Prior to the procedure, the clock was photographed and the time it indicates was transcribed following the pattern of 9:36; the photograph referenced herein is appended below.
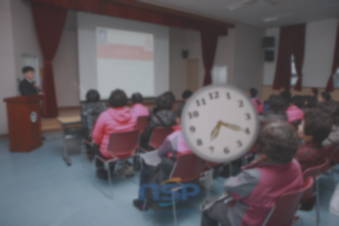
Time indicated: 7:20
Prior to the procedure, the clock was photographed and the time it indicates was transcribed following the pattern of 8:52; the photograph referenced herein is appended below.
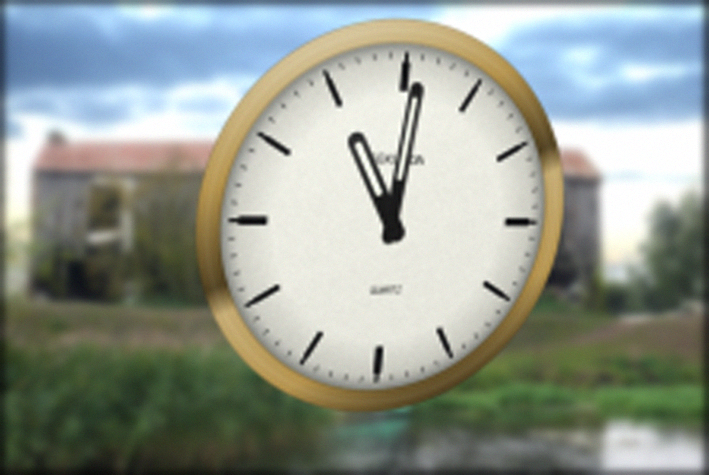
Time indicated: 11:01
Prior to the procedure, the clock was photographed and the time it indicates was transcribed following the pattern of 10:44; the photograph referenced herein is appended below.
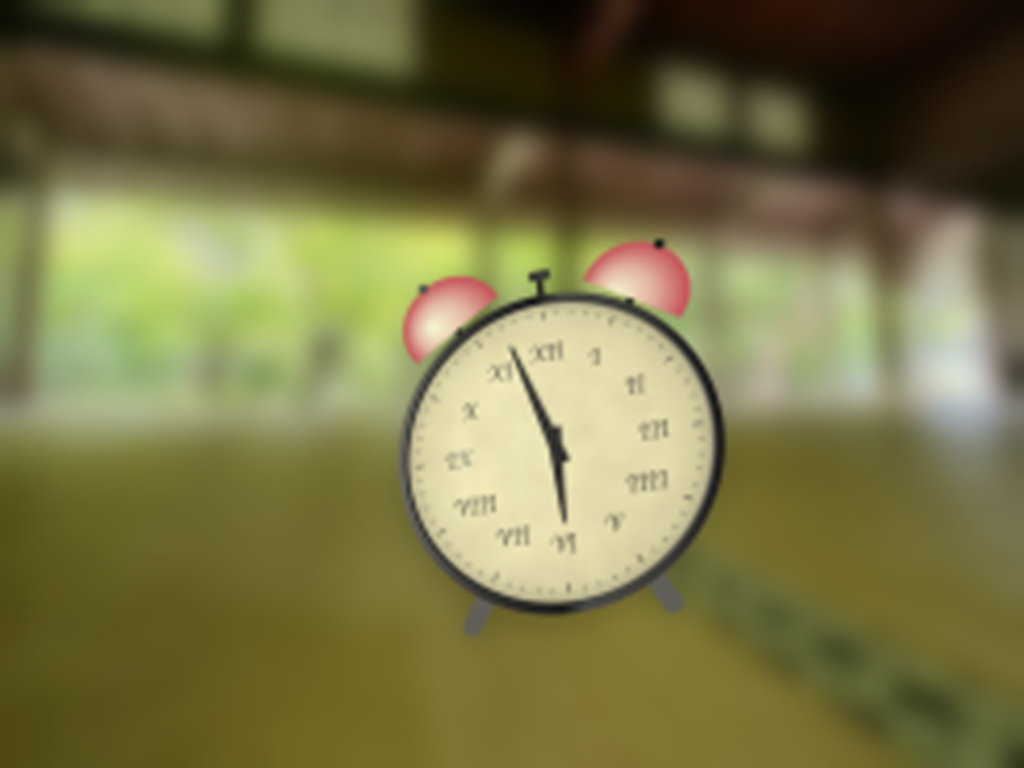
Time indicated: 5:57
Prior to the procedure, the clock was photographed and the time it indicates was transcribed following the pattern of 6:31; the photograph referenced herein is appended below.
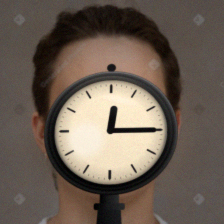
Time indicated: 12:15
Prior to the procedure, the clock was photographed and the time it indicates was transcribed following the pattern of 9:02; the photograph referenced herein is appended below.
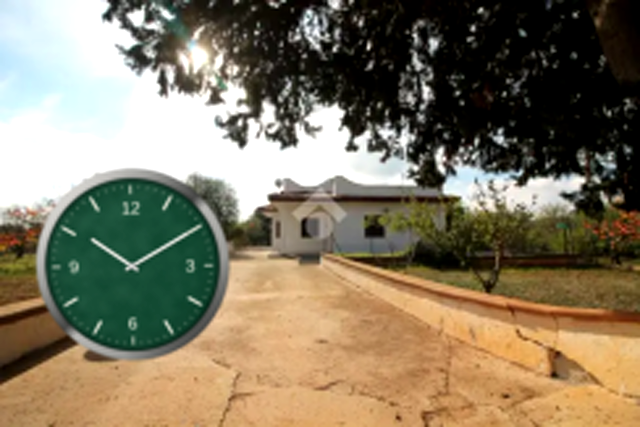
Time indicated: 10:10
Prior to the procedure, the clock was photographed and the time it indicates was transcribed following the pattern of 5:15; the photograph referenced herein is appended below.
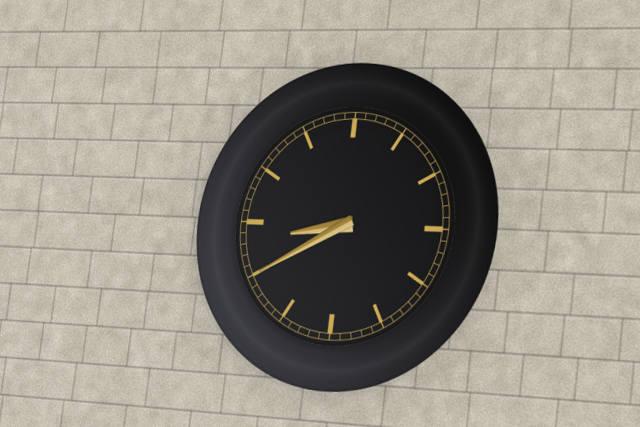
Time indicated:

★ ★ ★ ★ ★

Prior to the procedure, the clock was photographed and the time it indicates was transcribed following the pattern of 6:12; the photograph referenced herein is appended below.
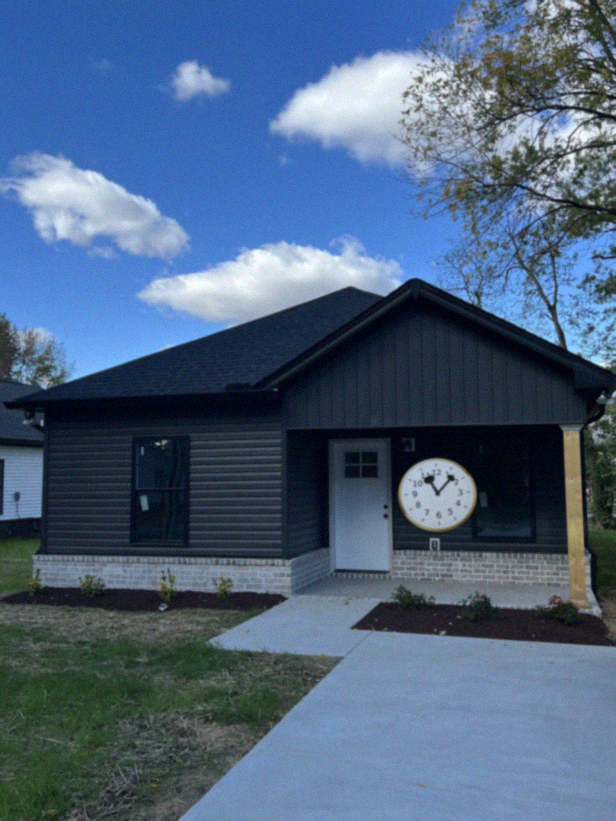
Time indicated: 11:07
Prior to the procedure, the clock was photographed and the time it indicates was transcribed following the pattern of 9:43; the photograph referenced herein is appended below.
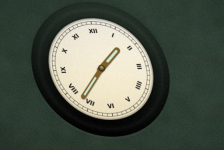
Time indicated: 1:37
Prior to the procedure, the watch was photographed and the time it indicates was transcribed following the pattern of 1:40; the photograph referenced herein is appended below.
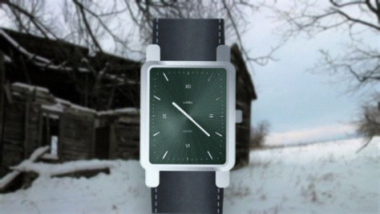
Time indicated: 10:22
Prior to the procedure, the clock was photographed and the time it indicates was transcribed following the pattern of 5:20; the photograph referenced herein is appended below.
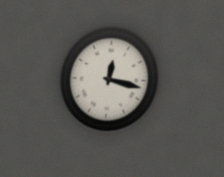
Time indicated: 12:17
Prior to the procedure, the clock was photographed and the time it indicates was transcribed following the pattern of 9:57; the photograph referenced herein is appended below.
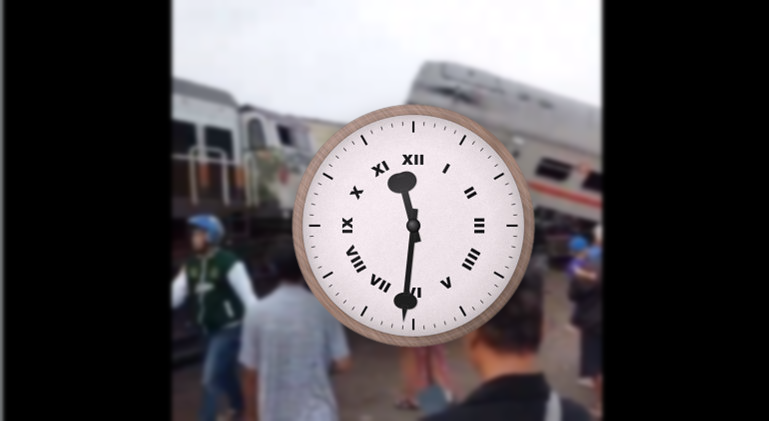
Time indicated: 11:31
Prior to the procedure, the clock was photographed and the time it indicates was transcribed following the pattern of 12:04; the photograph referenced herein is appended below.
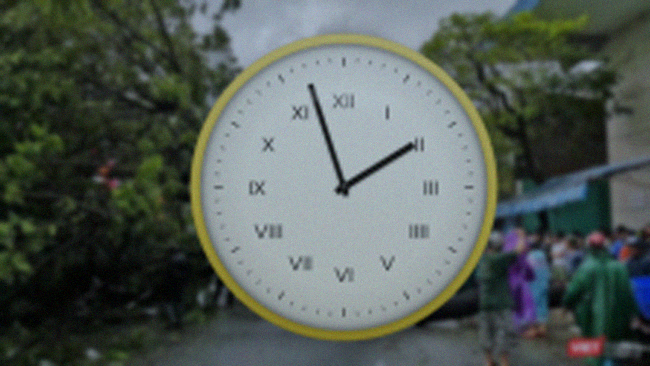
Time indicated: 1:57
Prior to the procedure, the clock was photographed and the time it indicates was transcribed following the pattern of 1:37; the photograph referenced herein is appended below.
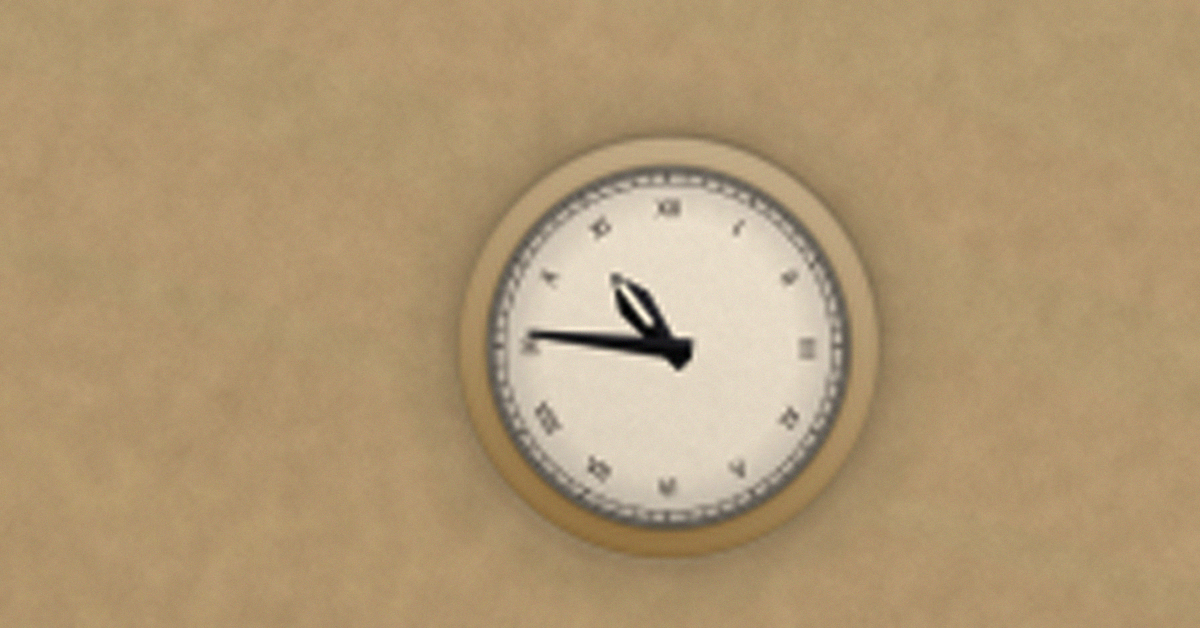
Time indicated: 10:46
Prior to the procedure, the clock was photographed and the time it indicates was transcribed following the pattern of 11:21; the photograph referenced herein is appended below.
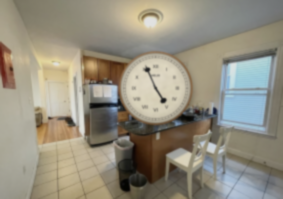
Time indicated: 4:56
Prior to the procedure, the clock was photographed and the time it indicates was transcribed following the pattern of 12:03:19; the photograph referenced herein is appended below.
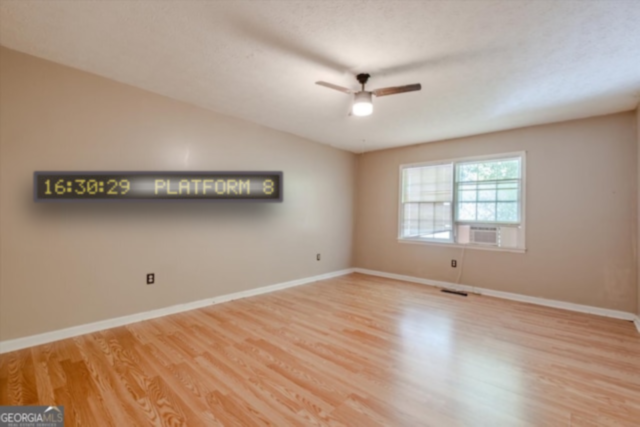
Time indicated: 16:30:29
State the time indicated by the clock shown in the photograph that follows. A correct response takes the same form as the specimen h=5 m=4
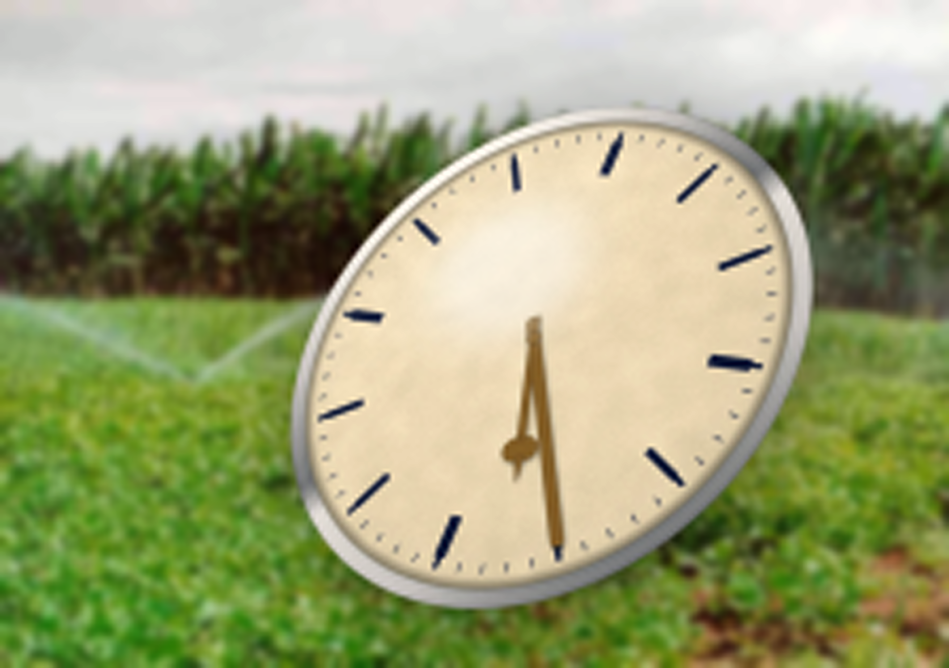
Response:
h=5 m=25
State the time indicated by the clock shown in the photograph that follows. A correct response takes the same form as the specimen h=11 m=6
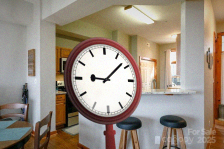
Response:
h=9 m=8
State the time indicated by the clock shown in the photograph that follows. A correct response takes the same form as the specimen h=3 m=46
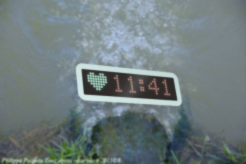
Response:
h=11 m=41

★ ★ ★ ★ ★

- _Requirements_: Copy the records word for word, starting at the line that contains "9:36; the photograph referenced herein is appended below." and ending at the line that contains "Time indicated: 12:15". Leave the pictures out.

- _Task solution_:
Prior to the procedure, the clock was photographed and the time it indicates was transcribed following the pattern of 9:36; the photograph referenced herein is appended below.
Time indicated: 7:20
Prior to the procedure, the clock was photographed and the time it indicates was transcribed following the pattern of 8:52; the photograph referenced herein is appended below.
Time indicated: 11:01
Prior to the procedure, the clock was photographed and the time it indicates was transcribed following the pattern of 10:44; the photograph referenced herein is appended below.
Time indicated: 5:57
Prior to the procedure, the clock was photographed and the time it indicates was transcribed following the pattern of 6:31; the photograph referenced herein is appended below.
Time indicated: 12:15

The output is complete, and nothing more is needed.